Unfortunately, politics may have also played a part for Edler, as he didn’t take the ‘proper’ development route that a Swedish player is supposed to take: his decision to play in the WHL and forego playing for the SEL is considered by some to have hurt his chances. I’ve shown that Team Sweden can be political with Huselius and with Johansson, this would be a third example.
Despite that, Edler has shown that he’s capable of standing toe to toe with some of the world’s best players and would appear to be a better choice over Johansson, if they’re looking for a sort of ‘jack of all trades’ defenseman rather than another defensive specialist, which is what Johansson appears to be.
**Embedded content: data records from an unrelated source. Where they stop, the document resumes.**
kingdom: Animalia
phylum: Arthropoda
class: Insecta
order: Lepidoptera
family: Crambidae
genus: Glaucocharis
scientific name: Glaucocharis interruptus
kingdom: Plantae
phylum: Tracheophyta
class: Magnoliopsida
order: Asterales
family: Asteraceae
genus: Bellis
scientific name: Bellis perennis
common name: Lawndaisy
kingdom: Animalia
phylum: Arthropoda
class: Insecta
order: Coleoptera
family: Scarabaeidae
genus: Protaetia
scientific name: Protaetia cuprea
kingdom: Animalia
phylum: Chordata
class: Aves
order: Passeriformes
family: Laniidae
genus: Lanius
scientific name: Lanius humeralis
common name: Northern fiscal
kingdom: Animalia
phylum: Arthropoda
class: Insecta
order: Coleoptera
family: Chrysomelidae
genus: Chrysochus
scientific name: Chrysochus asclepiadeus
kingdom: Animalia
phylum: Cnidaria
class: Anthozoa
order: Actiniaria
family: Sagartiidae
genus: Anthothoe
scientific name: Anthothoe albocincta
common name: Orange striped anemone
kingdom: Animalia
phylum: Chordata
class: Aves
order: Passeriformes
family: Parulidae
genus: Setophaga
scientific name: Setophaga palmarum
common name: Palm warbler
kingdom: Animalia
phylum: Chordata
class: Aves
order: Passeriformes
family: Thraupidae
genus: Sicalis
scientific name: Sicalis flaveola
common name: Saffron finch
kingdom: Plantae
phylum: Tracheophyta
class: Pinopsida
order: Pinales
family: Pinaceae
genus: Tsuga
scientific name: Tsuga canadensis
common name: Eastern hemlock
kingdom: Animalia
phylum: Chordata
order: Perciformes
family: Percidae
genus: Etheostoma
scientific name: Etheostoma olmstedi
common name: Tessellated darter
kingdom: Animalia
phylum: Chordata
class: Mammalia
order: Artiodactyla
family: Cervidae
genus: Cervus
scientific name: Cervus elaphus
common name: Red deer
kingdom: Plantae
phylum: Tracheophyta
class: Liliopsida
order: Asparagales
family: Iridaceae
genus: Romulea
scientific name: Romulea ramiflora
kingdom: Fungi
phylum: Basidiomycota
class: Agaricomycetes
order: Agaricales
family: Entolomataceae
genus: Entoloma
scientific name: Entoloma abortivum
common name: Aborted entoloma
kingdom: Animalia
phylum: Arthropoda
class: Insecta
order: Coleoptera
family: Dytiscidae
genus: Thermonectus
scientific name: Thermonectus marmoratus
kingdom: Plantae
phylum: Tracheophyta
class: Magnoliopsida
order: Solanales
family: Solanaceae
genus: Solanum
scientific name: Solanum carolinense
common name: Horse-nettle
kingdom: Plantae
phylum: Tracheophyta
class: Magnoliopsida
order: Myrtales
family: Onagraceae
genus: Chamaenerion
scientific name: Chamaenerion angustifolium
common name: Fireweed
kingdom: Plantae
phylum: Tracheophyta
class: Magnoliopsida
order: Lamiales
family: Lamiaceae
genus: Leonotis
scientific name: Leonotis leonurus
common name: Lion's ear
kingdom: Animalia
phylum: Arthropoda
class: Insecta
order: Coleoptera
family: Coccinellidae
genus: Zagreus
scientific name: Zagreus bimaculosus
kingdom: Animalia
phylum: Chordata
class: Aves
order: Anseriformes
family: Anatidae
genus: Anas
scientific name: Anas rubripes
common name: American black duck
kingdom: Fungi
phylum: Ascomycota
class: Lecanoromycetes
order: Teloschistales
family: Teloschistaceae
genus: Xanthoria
That said, I’d argue that Viktor Hedman, another glaring omission to Sweden’s roster, would be an even better decision over those two.
Tre Kronor does have until February 15th to make additions to the roster and there’s a chance that both Samuelsson and Edler could suit up and play in the Olympics: their relative closeness to the venues would make them an attractive option and it might even be something that the Swedish brass could be banking on.
We’ll just have to see if Samuelsson’s sewermouth didn’t burn any bridges and if Edler can step up his play to garner enough attention to be considered.